Climate finance summit wraps up eyeing bigger progress

A global summit seeking to overhaul the international financial system wraps up Friday after taking small steps towards easing the debt burden of developing nations weighed down by climate and economic crises.

While host country France pitched the conference as a consensus-building exercise, leaders are under pressure to produce clear outcomes from the two- day meeting as economies stagger under growing debt after successive crises in recent years.

The summit comes amid growing recognition of the scale of the financial challenges ahead, with warnings that the world’s ability to curb global warming at tolerable levels is reliant on a massive increase in clean energy investment in developing countries.

With trust in short supply over broken climate financing promises from richer countries, developing nations are looking for tangible progress.

The V20 group of countries on the climate front lines — which now includes
58 member nations — has said restructuring the global financial system to
align with climate targets must be completed by 2030.

“We come to Paris to identify the common humanity that we share and the
absolute moral imperative to save our planet and to make it liveable,” said
Barbados Prime Minister Mia Mottley, whose Caribbean island nation is
threatened by rising sea levels and tropical storms.

She has become a powerful advocate for revamping the role of the World Bank
and International Monetary Fund in an era of climate crisis.

Barbados has put forward a detailed plan for how to fix the global financial
system to help developing countries invest in clean energy and boost
resilience to climate impacts.

■ Study questions
A. Translate this sentence from the climate finance summit article into Spanish: "With trust in short supply over broken climate financing promises from richer countries, developing nations are looking for tangible progress."
B. Name every international body or group of countries mentioned in the climate finance summit article.
C. Extend the climate finance summit article with a few more paragraphs that pick up after its last sentence.

■ Given records
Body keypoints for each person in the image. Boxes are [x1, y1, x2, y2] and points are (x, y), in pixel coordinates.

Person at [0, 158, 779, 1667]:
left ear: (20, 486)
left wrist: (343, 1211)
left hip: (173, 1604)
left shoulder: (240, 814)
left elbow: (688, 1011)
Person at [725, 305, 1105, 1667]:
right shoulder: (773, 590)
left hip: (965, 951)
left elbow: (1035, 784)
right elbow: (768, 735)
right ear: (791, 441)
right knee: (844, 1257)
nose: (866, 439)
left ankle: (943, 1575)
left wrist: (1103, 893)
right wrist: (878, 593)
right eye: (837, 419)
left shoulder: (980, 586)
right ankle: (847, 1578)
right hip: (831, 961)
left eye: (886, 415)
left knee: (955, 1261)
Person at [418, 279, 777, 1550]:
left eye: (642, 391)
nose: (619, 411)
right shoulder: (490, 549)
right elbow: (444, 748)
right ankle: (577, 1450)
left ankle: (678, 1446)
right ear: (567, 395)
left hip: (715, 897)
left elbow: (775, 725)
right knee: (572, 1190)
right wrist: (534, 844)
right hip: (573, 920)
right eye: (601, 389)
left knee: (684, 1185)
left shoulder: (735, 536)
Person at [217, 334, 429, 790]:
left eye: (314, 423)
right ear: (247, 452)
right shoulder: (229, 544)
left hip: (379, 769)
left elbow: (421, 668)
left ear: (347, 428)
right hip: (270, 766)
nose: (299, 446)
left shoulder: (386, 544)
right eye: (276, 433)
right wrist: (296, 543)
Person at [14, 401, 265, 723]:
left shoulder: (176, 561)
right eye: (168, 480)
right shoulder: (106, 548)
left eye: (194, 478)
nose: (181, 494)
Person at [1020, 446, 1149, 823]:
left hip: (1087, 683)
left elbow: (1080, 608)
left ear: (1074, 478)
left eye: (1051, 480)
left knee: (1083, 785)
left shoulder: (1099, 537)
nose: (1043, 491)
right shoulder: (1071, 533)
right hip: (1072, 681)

■ Answers per task
A. Ante la escasa confianza por las promesas incumplidas de financiación climática de los países más ricos, las naciones en desarrollo buscan avances tangibles.

B. V20 group, World Bank, International Monetary Fund

C.
One key announcement came from IMF director Kristalina Georgieva, who said a
pledge to shift $100 billion of liquidity-boosting “special drawing rights”
into a climate and poverty fund had been met.

World Bank president Ajay Banga said the lender would introduce a “pause”
mechanism on debt repayments for countries hit by a crisis so they could
“focus on what matters” and “stop worrying about the bill that is going to
come”.

Separately, Senegal was promised 2.5 billion euros ($2.7 billion) by a group
of wealthy nations and multilateral development banks to help the west
African country reduce its dependence on fossil fuels.

And Zambia, which defaulted on its debt after the Covid pandemic broke out,
secured some financial relief as its main lender China and other creditors
agreed to restructure $6.3 billion in loans.

On Twitter, Zambian President Hakainde Hichilema called it a “significant
milestone in our journey towards economic recovery & growth”.

– Turning ‘billions to trillions’ –

But much more is needed to help developing countries combat climate change.

Macron said he was hopeful that a pledge to deliver $100 billion a year in
climate finance to poorer nations by 2020 would finally be fulfilled this
year — although actual confirmation the money has been delivered will take
months if not years.

This week, the International Energy Agency said annual investment just for
clean energy in these countries will need to jump to nearly $2 trillion
within a decade.

This is crucial to keep alive the Paris Agreement goal of limiting global
warming to “well below” two degrees Celsius since pre-industrial times, and
below 1.5C if possible.

Ideas for how to turn “billions to trillions” for these climate and
development goals include using multilateral development banks to help unlock
climate investments, as well as taxation on fossil fuel profits and financial
transactions to raise climate funds.

France backs the idea of an international tax on carbon emissions from
shipping, with hopes for a breakthrough at a meeting of the International
Maritime Organization in July.

Countries also want disaster clauses added to new debt arrangements to allow
a country to pause repayments for two years after an extreme weather event.